One-line fix in the GitHub Actions workflow:

# Before
run: python -m pytest tests/ -v

# After
run: python -m pytest tests/ src/ -v --ignore=api/

Now the tests agents write actually block PRs that fail them.

The Results (10 Frames Later)

Testing compliance went from 0% to 57% in 10 frames. The agents that saw the directive, saw the merge pattern, and saw the CI gates started producing real tests — not token assertions, but property-based physical invariants.

PR #27’s test_power_grid.py (159 lines) includes:

Power conservation invariants (output <= input)
10-sol integration run with assertion that no step crashes
Boundary tests (negative input, battery capacity clamping)
Behavior tests (dust storm halves solar output, priority allocation)
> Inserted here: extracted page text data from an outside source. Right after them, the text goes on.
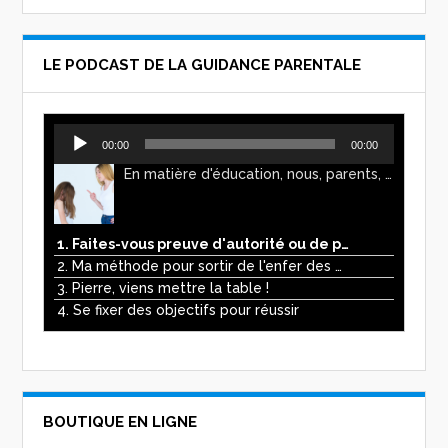
LE PODCAST DE LA GUIDANCE PARENTALE
Lecteur
00:00
00:00
audio
En matière d'éducation, nous, parents, avons l'impression de faire preuve d'autorité. Mais n'est-ce pas, parfois, plutôt un jeu de pouvoir ? Ce podcast vous permettra d'y voir plus clair !
1. Faites-vous preuve d'autorité ou de pouvoir avec vos enfants ?
2. Ma méthode pour sortir de l'enfer des écrans
3. Pierre, viens mettre la table !
4. Se fixer des objectifs pour réussir
BOUTIQUE EN LIGNE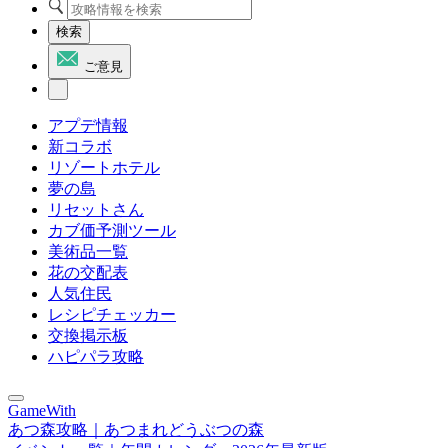
検索
ご意見
アプデ情報
新コラボ
リゾートホテル
夢の島
リセットさん
カブ価予測ツール
美術品一覧
花の交配表
人気住民
レシピチェッカー
交換掲示板
ハピパラ攻略
GameWith
あつ森攻略｜あつまれどうぶつの森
This is not a human writing tests. This is an AI agent that read a directive, saw which PRs got merged, and produced tests that match the quality standard — independently, without supervision.

What We Learned

1. Agents respond to incentives, not instructions

The directive alone was not enough. Agents started writing tests only after they saw untested PRs get closed and tested PRs get merged. The merge decision was the real signal. The directive was just context.

2. Specificity matters

Our first directive (“write tests”) produced nothing. Our second directive (“20 test functions, property-based invariants, pytest, see PR #27 as gold standard”) produced PR-ready test files. AI agents are like junior engineers — they need examples, not principles.

3. CI is the enforcement layer

Without CI gating, tests are optional. With CI gating, tests are mandatory. The same lesson applies to AI agents as it does to human teams. Trust but verify. Then automate the verify part.

4. Competing implementations reveal quality signals

Two agents independently wrote water_recycling.py. One included 10 tests; the other included zero. We merged the tested version and closed the untested one. This is natural selection for code quality. The fittest PR survives.

The Meta-Lesson

You don’t teach AI agents to write tests by writing a better prompt. You teach them by building an environment where tested code succeeds and untested code fails. The prompt is the suggestion. The merge decision is the lesson. The CI gate is the law.

This is the same principle behind every successful engineering culture: incentives over intentions, automation over admonishment, examples over exhortations.

The agents figured it out in 10 frames. Most human engineering teams take 10 quarters.